Required work>
Copy the notation in the items below line for line, without changing a single character. Do not include the pictures in your answer.

The records>
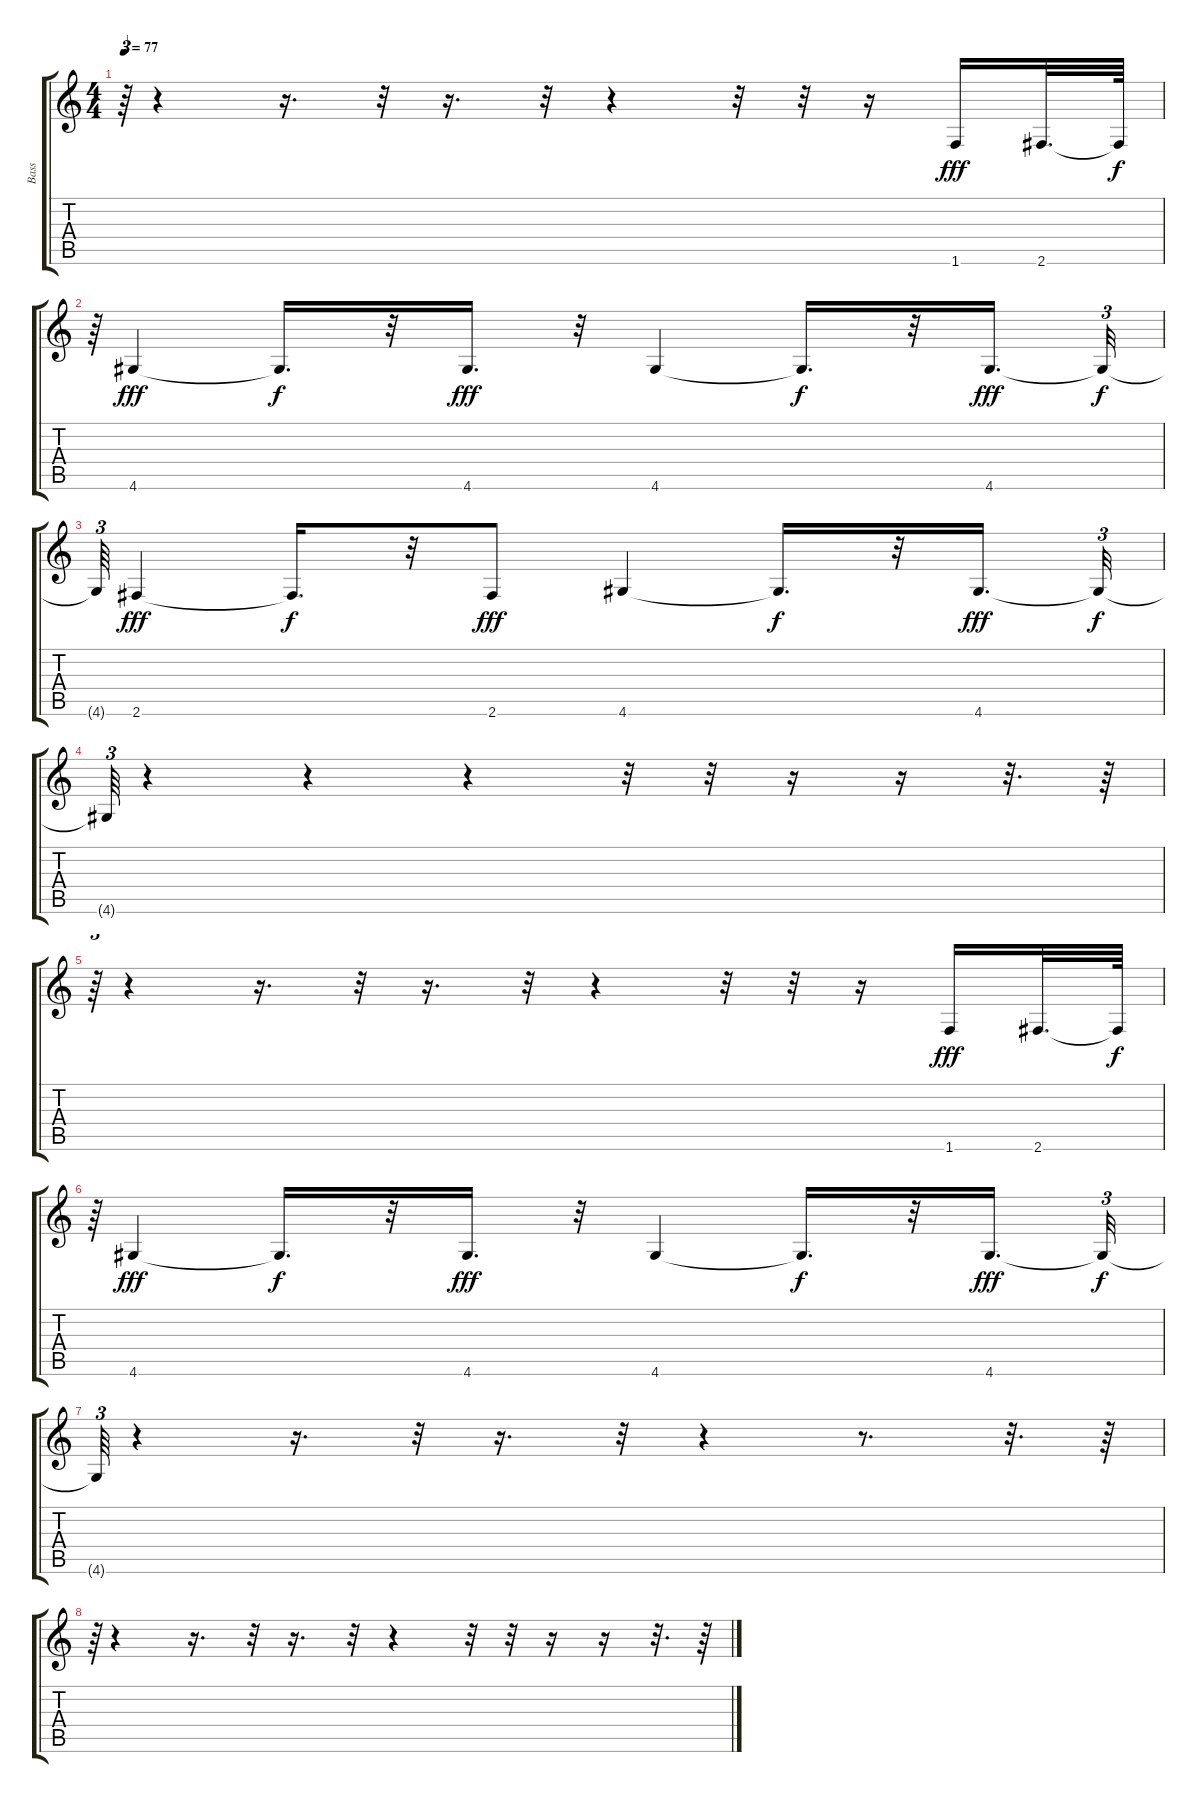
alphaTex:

\track ("Bass" "Bass") {instrument synthbass2}
\staff {score tabs}
\tuning (E4 B3 G3 D3 A2 E2) {hide}
\ts (4 4)
\tempo 77
\clef g2
\ks c
r.64{tu (3 2) dy f} r.4 r.16{d} r.32 r.16{d} r.32 r.4 r.32 r.32 r.16 1.6.16{dy fff} 2.6.32{d} 2.6{t}.64{dy f} |
r.64{tu (3 2)} 4.6.4{dy fff} 4.6{t}.16{d dy f} r.32 4.6.16{d dy fff} r.32 4.6.4 4.6{t}.16{d dy f} r.32 4.6.16{d dy fff} 4.6{t}.32{tu (3 2) dy f} |
4.6{t}.64{tu (3 2)} 2.6.4{dy fff} 2.6{t}.16{d dy f} r.32 2.6.8{dy fff} 4.6.4 4.6{t}.16{d dy f} r.32 4.6.16{d dy fff} 4.6{t}.32{tu (3 2) dy f} |
4.6{t}.64{tu (3 2)} r.4 r.4 r.4 r.32 r.32 r.16 r.16 r.32{d} r.64 |
r.64{tu (3 2)} r.4 r.16{d} r.32 r.16{d} r.32 r.4 r.32 r.32 r.16 1.6.16{dy fff} 2.6.32{d} 2.6{t}.64{dy f} |
r.64{tu (3 2)} 4.6.4{dy fff} 4.6{t}.16{d dy f} r.32 4.6.16{d dy fff} r.32 4.6.4 4.6{t}.16{d dy f} r.32 4.6.16{d dy fff} 4.6{t}.32{tu (3 2) dy f} |
4.6{t}.64{tu (3 2)} r.4 r.16{d} r.32 r.16{d} r.32 r.4 r.8{d} r.32{d} r.64 |
r.64{tu (3 2)} r.4 r.16{d} r.32 r.16{d} r.32 r.4 r.32 r.32 r.16 r.16 r.32{d} r.64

Exercise response>
alphaTex:

\track ("Bass" "Bass") {instrument synthbass2}
\staff {score tabs}
\tuning (E4 B3 G3 D3 A2 E2) {hide}
\ts (4 4)
\tempo 77
\clef g2
\ks c
r.64{tu (3 2) dy f} r.4 r.16{d} r.32 r.16{d} r.32 r.4 r.32 r.32 r.16 1.6.16{dy fff} 2.6.32{d} 2.6{t}.64{dy f} |
r.64{tu (3 2)} 4.6.4{dy fff} 4.6{t}.16{d dy f} r.32 4.6.16{d dy fff} r.32 4.6.4 4.6{t}.16{d dy f} r.32 4.6.16{d dy fff} 4.6{t}.32{tu (3 2) dy f} |
4.6{t}.64{tu (3 2)} 2.6.4{dy fff} 2.6{t}.16{d dy f} r.32 2.6.8{dy fff} 4.6.4 4.6{t}.16{d dy f} r.32 4.6.16{d dy fff} 4.6{t}.32{tu (3 2) dy f} |
4.6{t}.64{tu (3 2)} r.4 r.4 r.4 r.32 r.32 r.16 r.16 r.32{d} r.64 |
r.64{tu (3 2)} r.4 r.16{d} r.32 r.16{d} r.32 r.4 r.32 r.32 r.16 1.6.16{dy fff} 2.6.32{d} 2.6{t}.64{dy f} |
r.64{tu (3 2)} 4.6.4{dy fff} 4.6{t}.16{d dy f} r.32 4.6.16{d dy fff} r.32 4.6.4 4.6{t}.16{d dy f} r.32 4.6.16{d dy fff} 4.6{t}.32{tu (3 2) dy f} |
4.6{t}.64{tu (3 2)} r.4 r.16{d} r.32 r.16{d} r.32 r.4 r.8{d} r.32{d} r.64 |
r.64{tu (3 2)} r.4 r.16{d} r.32 r.16{d} r.32 r.4 r.32 r.32 r.16 r.16 r.32{d} r.64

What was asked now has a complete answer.